▶ [Records provided]:
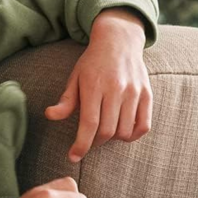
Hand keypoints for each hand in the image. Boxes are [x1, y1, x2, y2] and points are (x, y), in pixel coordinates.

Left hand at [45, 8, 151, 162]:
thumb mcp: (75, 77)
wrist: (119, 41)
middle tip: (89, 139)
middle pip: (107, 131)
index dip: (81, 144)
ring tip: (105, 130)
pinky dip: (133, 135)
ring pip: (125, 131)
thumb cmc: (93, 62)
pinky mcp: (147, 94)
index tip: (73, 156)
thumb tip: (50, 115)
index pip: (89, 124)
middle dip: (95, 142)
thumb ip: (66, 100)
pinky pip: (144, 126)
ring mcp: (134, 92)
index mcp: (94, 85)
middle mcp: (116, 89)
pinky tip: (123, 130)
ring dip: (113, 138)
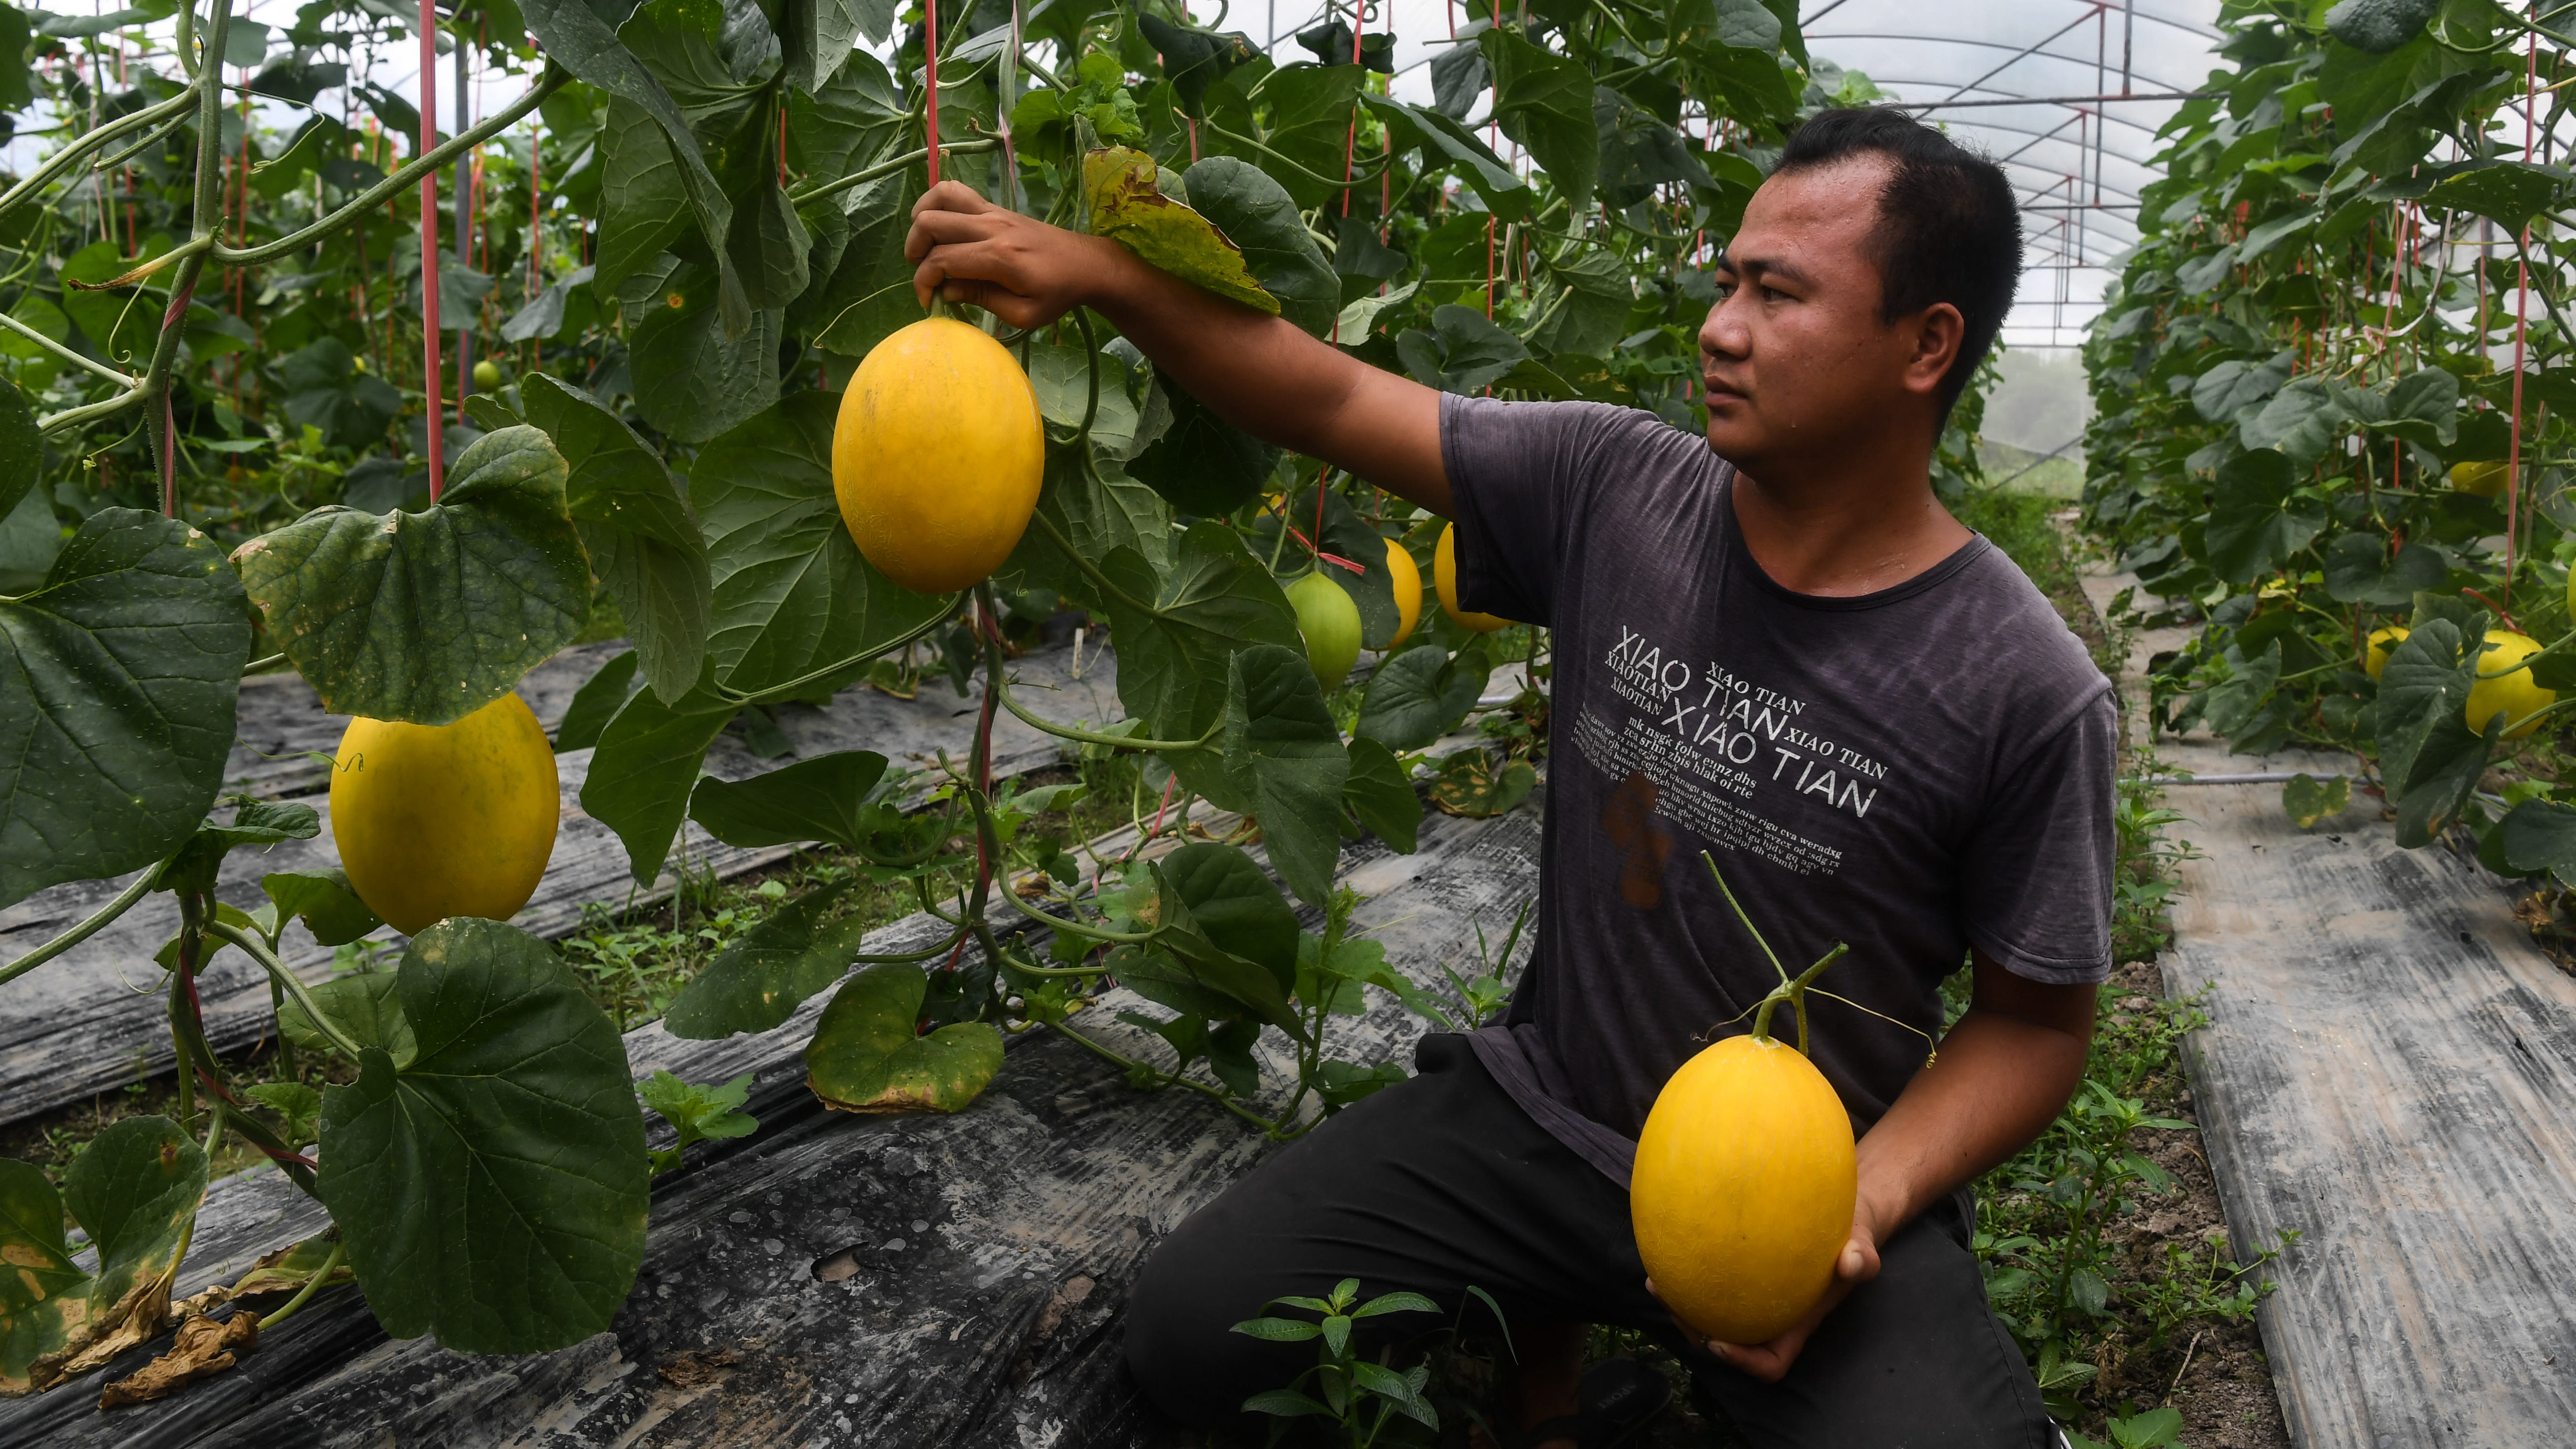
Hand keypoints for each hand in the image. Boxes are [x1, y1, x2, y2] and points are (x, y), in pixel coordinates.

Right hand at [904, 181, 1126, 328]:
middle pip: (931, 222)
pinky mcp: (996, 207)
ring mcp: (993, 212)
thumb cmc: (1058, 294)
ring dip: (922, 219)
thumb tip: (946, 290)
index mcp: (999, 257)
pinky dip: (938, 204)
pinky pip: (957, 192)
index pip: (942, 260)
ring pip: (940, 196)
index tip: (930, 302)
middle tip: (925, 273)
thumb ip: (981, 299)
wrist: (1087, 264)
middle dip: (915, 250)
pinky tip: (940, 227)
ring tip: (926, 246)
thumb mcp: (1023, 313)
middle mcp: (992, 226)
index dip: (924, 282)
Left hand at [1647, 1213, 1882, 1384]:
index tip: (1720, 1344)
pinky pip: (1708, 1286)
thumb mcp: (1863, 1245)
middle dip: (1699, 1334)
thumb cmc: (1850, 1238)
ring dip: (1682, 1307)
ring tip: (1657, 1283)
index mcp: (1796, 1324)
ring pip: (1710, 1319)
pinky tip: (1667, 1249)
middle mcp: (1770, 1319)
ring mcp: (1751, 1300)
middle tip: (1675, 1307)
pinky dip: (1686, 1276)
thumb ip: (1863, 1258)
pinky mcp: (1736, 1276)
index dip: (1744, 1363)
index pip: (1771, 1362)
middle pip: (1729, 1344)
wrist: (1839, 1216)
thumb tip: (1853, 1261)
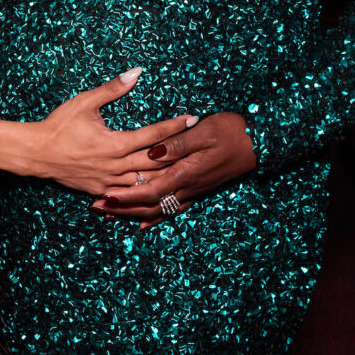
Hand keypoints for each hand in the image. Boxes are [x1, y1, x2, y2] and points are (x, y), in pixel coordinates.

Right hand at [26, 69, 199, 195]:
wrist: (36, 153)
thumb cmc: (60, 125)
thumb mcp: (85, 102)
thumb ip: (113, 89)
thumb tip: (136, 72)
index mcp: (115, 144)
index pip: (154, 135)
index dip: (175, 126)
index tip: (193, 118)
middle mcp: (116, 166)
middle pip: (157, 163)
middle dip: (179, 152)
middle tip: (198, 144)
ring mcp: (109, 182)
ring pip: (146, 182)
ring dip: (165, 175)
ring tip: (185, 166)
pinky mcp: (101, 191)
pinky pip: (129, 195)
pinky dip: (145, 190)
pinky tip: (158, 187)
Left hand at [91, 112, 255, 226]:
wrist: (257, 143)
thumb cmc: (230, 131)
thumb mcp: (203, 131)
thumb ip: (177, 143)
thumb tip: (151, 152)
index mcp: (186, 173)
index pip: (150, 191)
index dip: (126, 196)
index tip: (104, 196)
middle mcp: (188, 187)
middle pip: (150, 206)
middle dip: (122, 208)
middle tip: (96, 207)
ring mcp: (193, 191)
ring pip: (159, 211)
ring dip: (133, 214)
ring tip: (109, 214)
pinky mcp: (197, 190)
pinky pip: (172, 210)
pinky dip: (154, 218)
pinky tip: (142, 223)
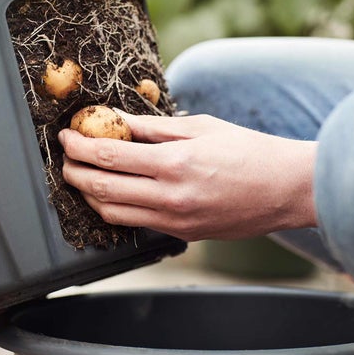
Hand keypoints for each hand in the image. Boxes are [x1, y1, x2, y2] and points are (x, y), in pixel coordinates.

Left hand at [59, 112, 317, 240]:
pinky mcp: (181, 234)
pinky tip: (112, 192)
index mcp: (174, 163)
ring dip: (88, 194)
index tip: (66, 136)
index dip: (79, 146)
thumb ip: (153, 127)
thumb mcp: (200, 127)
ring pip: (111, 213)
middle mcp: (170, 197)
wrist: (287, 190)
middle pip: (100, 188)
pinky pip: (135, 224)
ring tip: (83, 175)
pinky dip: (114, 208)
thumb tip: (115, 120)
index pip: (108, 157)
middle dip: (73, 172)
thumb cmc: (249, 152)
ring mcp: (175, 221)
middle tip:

▶ [What is required]: Take every entry and repeat it verbatim, minus the pictures.

▶ [Expected answer]:
Hand keypoints for each hand in the image. Boxes are [x1, y1, x2, y2] and points are (x, y), in pixel coordinates.

Left hand at [45, 8, 151, 162]:
thumb mcp: (75, 77)
wrist: (119, 41)
middle tip: (89, 139)
middle pip: (107, 131)
index dip: (81, 144)
ring tip: (105, 130)
pinky dip: (133, 135)
ring pip: (125, 131)
thumb cmc: (93, 62)
pinky mcp: (147, 94)
index tip: (73, 156)
thumb tip: (50, 115)
index pip: (89, 124)
middle dip: (95, 142)
thumb ip: (66, 100)
pinky pip: (144, 126)
ring mcp: (134, 92)
index mcp: (94, 85)
middle mcp: (116, 89)
pinky tip: (123, 130)
ring dip: (113, 138)
Hand keypoints for each hand in the image. Boxes are [x1, y1, x2, y2] and points are (x, y), in pixel coordinates.

Right hand at [904, 181, 1126, 328]:
middle pip: (931, 222)
pinky mcp: (996, 207)
ring mcp: (993, 212)
thumb cmc: (1058, 294)
ring dip: (922, 219)
thumb tip: (946, 290)
index mcp: (999, 257)
pinky dip: (938, 204)
pinky pip: (957, 192)
index pip: (942, 260)
ring pip: (940, 196)
index tip: (930, 302)
middle tip: (925, 273)
thumb ip: (981, 299)
wrist: (1087, 264)
middle dip: (915, 250)
pinky tip: (940, 227)
ring tip: (926, 246)
thumb mcp: (1023, 313)
middle mcp: (992, 226)
index dip: (924, 282)
Left hand at [1647, 1213, 1882, 1384]:
index tip: (1720, 1344)
pinky pip: (1708, 1286)
thumb mcp: (1863, 1245)
middle dip: (1699, 1334)
thumb cmc: (1850, 1238)
ring dip: (1682, 1307)
ring tip: (1657, 1283)
index mcp: (1796, 1324)
ring pip: (1710, 1319)
pinky tip: (1667, 1249)
middle mcp: (1770, 1319)
ring mcp: (1751, 1300)
middle tip: (1675, 1307)
pinky dip: (1686, 1276)
thumb ip: (1863, 1258)
pinky mcp: (1736, 1276)
index dip: (1744, 1363)
index pip: (1771, 1362)
middle pip: (1729, 1344)
wrist: (1839, 1216)
thumb tip: (1853, 1261)
Hand keypoints for each hand in the image. Boxes are [x1, y1, x2, y2] and points are (x, y), in pixel coordinates.

Right hand at [26, 69, 199, 195]:
wrist: (36, 153)
thumb cmc: (60, 125)
thumb mcp: (85, 102)
thumb ip: (113, 89)
thumb tip: (136, 72)
index mcp: (115, 144)
index pip: (154, 135)
index dip: (175, 126)
index tip: (193, 118)
middle mcp: (116, 166)
middle pip: (157, 163)
middle dip: (179, 152)
middle tip: (198, 144)
ring mcp: (109, 182)
ring pip: (146, 182)
ring dip: (165, 175)
ring tip: (185, 166)
pinky mcp: (101, 191)
pinky pip: (129, 195)
pinky dip: (145, 190)
pinky tip: (158, 187)
Left hand at [91, 112, 255, 226]:
wrist: (257, 143)
thumb cmc: (230, 131)
thumb mcp: (203, 131)
thumb ip: (177, 143)
thumb tip: (151, 152)
index mcp: (186, 173)
index pip: (150, 191)
index dip: (126, 196)
index tip: (104, 196)
middle mcp: (188, 187)
middle pip: (150, 206)
middle dip: (122, 208)
middle tip: (96, 207)
ring mcp: (193, 191)
ring pip: (159, 211)
ring dip: (133, 214)
ring tip: (109, 214)
pinky mcp: (197, 190)
pinky pip: (172, 210)
pinky dip: (154, 218)
pinky tip: (142, 223)
Hand keypoints for each hand in the image. Boxes are [x1, y1, x2, y2] and points are (x, y), in pixel coordinates.

Left hand at [59, 112, 317, 240]:
pinky mcp: (181, 234)
pinky tip: (112, 192)
index mcp: (174, 163)
ring dip: (88, 194)
index tip: (66, 136)
index dip: (79, 146)
thumb ip: (153, 127)
thumb mcp: (200, 127)
ring pip: (111, 213)
middle mcp: (170, 197)
wrist: (287, 190)
middle pip: (100, 188)
pinky pip: (135, 224)
ring tip: (83, 175)
pinky dip: (114, 208)
thumb tip: (115, 120)
index pip: (108, 157)
middle dip: (73, 172)
thumb cmc: (249, 152)
ring mcp: (175, 221)
middle tip:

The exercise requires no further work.